La voz calló y el conductor aminoró la velocidad. El cambio de turno se había completado, y cada vez eran menos los coches que se marchaban. Delante, más allá de la garita, la carretera desembocaba en una enorme extensión de asfalto. Los coches del personal de Utopía estaban aparcados a un lado en largas y resplandecientes hileras. Al otro lado había una gran variedad de camiones y otros vehículos de servicio, el último de los cuales era una furgoneta de color marrón. En la caja, escrito con letras que imitaban hojas de palma, se leía el nombre de la empresa: Exotic Bird Trainers of Las Vegas. Como si de un anuncio se tratase, un buitre se había posado en el techo, con las alas desplegadas y el cuello flaco estirado. De vez en cuando, picoteaba el techo de la furgoneta.

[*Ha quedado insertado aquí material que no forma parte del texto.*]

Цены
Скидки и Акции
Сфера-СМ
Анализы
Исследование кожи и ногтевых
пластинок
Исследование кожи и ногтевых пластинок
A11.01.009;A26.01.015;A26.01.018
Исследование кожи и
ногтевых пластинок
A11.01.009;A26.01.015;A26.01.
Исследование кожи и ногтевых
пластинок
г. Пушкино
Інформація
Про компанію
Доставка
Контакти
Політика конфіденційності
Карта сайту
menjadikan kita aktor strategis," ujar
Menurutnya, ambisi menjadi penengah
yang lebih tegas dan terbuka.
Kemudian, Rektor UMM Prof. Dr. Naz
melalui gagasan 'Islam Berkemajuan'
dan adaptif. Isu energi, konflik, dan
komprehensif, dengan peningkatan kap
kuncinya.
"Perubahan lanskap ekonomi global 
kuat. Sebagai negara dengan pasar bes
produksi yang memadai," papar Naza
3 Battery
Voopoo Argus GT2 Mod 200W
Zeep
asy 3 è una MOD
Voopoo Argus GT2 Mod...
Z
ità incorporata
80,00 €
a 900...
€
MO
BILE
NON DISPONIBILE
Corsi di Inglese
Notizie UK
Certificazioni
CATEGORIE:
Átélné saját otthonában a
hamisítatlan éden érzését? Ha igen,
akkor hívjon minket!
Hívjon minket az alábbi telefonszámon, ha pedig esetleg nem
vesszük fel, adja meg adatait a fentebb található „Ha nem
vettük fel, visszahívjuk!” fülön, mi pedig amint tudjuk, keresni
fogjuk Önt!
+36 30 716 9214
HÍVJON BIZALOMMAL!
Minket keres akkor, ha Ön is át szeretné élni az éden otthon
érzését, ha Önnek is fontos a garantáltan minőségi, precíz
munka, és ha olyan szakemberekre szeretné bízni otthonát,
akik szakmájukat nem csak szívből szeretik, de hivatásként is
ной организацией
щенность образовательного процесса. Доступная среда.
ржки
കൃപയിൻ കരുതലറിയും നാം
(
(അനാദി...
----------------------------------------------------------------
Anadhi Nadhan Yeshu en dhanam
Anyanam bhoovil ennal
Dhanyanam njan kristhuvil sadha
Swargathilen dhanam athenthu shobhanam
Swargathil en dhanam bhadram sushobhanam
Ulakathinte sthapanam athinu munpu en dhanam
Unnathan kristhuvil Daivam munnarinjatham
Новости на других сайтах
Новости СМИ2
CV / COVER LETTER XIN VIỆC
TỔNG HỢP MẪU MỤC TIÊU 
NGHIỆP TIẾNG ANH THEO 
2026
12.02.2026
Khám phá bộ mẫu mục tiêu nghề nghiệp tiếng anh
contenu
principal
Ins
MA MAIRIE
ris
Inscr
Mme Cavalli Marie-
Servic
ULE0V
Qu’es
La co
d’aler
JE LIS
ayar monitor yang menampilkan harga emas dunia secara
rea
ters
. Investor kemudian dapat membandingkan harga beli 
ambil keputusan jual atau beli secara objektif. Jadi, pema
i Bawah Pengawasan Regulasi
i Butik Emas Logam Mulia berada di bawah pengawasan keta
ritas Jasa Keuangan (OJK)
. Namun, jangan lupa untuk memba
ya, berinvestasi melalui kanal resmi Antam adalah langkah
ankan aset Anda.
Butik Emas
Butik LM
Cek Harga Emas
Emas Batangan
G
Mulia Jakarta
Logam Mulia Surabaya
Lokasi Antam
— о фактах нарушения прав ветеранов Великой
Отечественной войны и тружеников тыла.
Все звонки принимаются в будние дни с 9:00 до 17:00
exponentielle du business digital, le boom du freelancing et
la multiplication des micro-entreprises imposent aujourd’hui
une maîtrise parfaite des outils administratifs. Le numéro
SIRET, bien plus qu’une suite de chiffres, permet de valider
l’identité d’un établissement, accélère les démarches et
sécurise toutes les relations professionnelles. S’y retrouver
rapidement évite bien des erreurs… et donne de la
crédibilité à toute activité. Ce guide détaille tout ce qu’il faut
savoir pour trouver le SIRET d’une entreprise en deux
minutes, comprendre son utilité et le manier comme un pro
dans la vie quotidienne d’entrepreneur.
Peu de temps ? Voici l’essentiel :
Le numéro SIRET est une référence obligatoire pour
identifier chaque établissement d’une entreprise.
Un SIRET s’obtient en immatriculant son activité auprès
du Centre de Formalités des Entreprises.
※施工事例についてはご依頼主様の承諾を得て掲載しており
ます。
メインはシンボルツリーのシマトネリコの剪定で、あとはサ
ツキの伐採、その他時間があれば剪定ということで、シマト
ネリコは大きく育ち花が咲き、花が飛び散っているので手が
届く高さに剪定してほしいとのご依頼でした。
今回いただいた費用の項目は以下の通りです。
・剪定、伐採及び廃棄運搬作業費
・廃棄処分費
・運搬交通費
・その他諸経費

Más allá del aparcamiento del personal y la zona de mantenimiento se elevaba la inmensa mole de Utopía. Conocida oficialmente como Zona Administrativa y de Servicios, era una visión que los folletos y vídeos turísticos no mostraban y solo aparecía rara vez en fotos tomadas en secreto que publicaban las revistas y las páginas web dedicadas al parque. Sin embargo, era algo que impresionaba. La fachada trasera del parque trazaba una suave curva de una pared del cañón a la otra como un inmenso dique, solo interrumpido por unas diminutas ventanas. Por encima se alzaba la grácil curva de la cúpula, resplandeciente con el sol de la tarde. La enorme sombra de la cúpula se proyectaba en esos momentos sobre el extremo izquierdo del aparcamiento.

—Utopía Central confirma —dijo la voz—. Puede proseguir. Ahora están despejando el pasillo de aproximación.

—Nueve Eco Bravo confirma —respondió el conductor—. Gracias. Fuera.

En la garita de control del aparcamiento, el único guardia autorizó el paso del vehículo blindado con un gesto despreocupado. El conductor respondió con un toque de bocina y luego continuó hacia un portal entre dos muelles de carga. El portal estaba señalado con una letra B de dos metros de altura y pintada en negro, y, si bien tenía la altura y la anchura suficientes para dar paso a un vehículo más grande que el camión blindado, parecía poco más que el agujero de una ratonera en el muro.

El coche de escolta se separó del camión y aparcó junto a uno de los muelles de carga, con el motor en marcha y las luces intermitentes encendidas. El conductor del camión miró por el espejo retrovisor. El hombre que iba en el compartimiento de carga le devolvió la mirada, asió la escopeta y asintió.

Tenía que realizar la entrada sin fallos a la primera; cualquier error o desviación de las normas sería advertida de inmediato. Pero solo habían pasado dieciocho meses desde que había dejado de conducir camiones blindados para la compañía, y no le había costado recuperar la práctica. Además, habían ensayado la maniobra docenas de veces entre líneas de conos en los arroyos y las rieras secas de Esmeralda County, así que no hubo titubeos. El conductor se acercó a la entrada y dio la vuelta. Después puso la marcha atrás y guio al vehículo hacia la entrada. En cuanto la trasera del camión entró en el vientre de Utopía, el ruido del motor y el pitido de la señal de marcha atrás resonaron con fuerza en el interior del túnel.

Poco a poco, el cielo azul desapareció de la vista y lo reemplazó el techo del nivel C. Ahora el camión blindado ya estaba todo dentro, y continuó moviéndose marcha atrás por el ancho túnel, que trazaba una muy ligera curva. Cuando el conductor pasó por delante del puesto de vigilancia, el guardia lo saludó.

—¿Puede mirar el aceite y la presión de los neumáticos? —le gritó el conductor a través de la mirilla.

El guardia sonrió, levantó el pulgar y le indicó que siguieran.